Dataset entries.
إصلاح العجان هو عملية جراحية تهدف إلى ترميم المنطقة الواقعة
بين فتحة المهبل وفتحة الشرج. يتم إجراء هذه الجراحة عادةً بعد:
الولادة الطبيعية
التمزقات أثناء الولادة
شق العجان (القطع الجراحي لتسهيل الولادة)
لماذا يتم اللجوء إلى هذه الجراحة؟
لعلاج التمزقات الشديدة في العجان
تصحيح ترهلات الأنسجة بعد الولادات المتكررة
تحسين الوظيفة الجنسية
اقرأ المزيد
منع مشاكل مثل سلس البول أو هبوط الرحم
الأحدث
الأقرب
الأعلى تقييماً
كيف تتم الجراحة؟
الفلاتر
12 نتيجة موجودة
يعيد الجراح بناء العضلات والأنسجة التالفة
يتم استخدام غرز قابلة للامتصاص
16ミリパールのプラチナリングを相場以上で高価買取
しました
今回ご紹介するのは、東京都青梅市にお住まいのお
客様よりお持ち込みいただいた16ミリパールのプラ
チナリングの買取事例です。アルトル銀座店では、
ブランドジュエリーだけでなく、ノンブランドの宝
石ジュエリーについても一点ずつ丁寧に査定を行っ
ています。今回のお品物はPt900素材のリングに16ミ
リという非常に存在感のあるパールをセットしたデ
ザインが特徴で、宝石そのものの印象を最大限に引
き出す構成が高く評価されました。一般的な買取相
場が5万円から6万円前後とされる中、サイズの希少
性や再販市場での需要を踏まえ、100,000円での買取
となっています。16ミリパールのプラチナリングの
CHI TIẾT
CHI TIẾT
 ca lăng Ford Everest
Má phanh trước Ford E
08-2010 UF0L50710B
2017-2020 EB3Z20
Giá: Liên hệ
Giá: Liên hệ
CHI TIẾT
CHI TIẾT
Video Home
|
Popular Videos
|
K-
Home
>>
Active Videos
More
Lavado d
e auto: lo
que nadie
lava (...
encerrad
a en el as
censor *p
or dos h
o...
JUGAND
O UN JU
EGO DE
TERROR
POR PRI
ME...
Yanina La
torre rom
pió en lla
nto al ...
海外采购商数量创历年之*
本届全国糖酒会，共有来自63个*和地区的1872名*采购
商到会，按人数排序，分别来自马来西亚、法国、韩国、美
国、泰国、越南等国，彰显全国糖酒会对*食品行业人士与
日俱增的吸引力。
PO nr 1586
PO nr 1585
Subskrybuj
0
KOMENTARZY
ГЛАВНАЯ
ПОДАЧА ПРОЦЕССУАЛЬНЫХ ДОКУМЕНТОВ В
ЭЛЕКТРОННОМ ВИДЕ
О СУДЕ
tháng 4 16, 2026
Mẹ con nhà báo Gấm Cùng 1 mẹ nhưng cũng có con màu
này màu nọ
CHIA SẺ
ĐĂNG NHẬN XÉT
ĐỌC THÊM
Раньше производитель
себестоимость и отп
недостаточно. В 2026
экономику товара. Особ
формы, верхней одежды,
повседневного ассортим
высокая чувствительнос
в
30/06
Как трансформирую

...

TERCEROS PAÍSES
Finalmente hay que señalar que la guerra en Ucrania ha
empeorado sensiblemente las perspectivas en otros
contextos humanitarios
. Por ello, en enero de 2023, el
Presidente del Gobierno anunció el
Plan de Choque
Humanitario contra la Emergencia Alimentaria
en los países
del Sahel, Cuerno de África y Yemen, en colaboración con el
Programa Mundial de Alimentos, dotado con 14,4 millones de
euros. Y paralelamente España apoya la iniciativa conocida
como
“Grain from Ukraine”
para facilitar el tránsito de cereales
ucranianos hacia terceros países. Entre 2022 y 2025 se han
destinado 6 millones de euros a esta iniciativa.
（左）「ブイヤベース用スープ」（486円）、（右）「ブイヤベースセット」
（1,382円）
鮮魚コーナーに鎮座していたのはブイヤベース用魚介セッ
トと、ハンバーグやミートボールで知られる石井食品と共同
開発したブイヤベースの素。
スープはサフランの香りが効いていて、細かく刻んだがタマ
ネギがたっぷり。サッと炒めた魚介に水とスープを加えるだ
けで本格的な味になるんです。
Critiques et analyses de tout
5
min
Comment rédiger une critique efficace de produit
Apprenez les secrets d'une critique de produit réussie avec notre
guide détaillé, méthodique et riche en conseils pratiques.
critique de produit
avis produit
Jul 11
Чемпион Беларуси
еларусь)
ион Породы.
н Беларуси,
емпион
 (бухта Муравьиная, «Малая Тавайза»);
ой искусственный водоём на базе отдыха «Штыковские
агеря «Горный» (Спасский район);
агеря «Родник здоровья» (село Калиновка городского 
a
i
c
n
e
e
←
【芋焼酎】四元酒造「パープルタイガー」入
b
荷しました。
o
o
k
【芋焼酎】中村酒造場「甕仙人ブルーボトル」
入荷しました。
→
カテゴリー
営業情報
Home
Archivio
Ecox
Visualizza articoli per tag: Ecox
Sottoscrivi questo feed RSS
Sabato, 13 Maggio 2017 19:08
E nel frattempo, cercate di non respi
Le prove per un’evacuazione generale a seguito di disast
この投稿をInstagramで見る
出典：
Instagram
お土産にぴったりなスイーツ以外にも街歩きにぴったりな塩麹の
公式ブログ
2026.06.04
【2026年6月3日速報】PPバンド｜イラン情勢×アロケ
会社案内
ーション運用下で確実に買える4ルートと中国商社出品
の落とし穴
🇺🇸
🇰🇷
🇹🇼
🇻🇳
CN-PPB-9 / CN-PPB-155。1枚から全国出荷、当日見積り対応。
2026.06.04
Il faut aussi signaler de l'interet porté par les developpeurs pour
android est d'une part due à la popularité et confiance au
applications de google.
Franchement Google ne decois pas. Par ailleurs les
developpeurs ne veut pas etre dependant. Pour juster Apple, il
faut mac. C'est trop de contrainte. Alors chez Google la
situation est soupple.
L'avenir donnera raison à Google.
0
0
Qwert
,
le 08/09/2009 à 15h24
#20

==

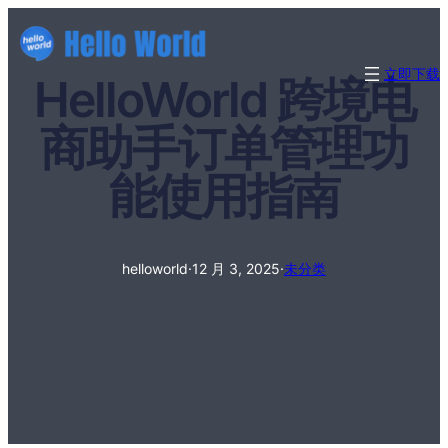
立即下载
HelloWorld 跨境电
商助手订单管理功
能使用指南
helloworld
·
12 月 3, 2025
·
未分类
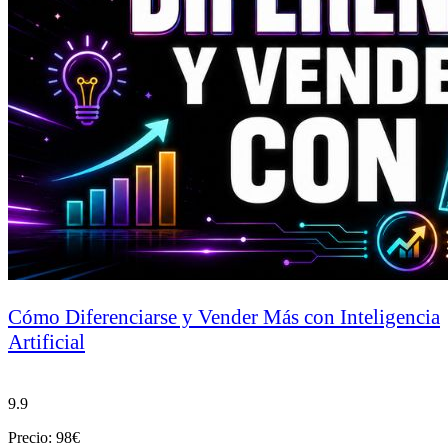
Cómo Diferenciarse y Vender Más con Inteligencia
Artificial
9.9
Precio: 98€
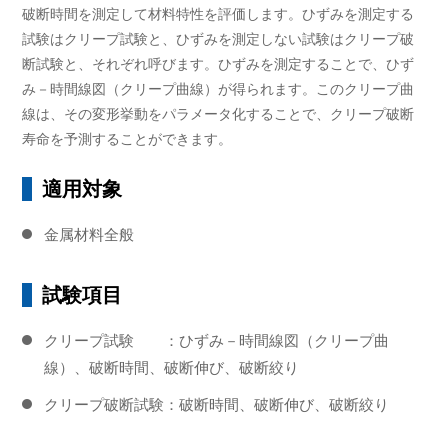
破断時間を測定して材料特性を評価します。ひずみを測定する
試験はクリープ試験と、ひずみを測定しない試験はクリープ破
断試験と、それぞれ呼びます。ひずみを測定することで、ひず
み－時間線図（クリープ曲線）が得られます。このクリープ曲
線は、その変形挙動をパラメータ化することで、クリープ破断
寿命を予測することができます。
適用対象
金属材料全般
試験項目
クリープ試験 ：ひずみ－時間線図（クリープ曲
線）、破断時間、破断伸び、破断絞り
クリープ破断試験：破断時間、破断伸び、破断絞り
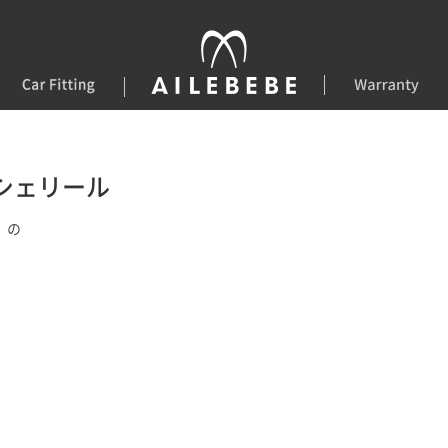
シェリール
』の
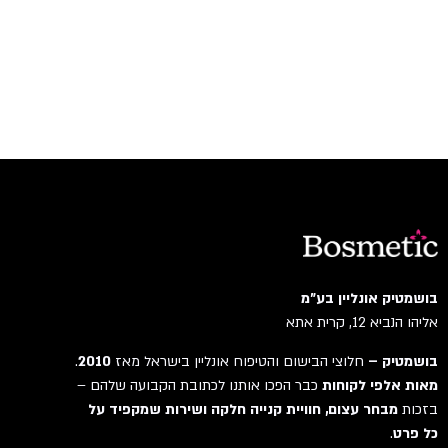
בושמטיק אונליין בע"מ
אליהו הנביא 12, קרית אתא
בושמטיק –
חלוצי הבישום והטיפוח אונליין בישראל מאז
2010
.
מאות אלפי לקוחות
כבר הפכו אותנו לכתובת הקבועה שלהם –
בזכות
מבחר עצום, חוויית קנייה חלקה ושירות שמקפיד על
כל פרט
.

DIRECTIONS FOR THIS TASK.
Show every line in the entries above that contains the string "破断絞り".

RESULT.
線）、破断時間、破断伸び、破断絞り
クリープ破断試験：破断時間、破断伸び、破断絞り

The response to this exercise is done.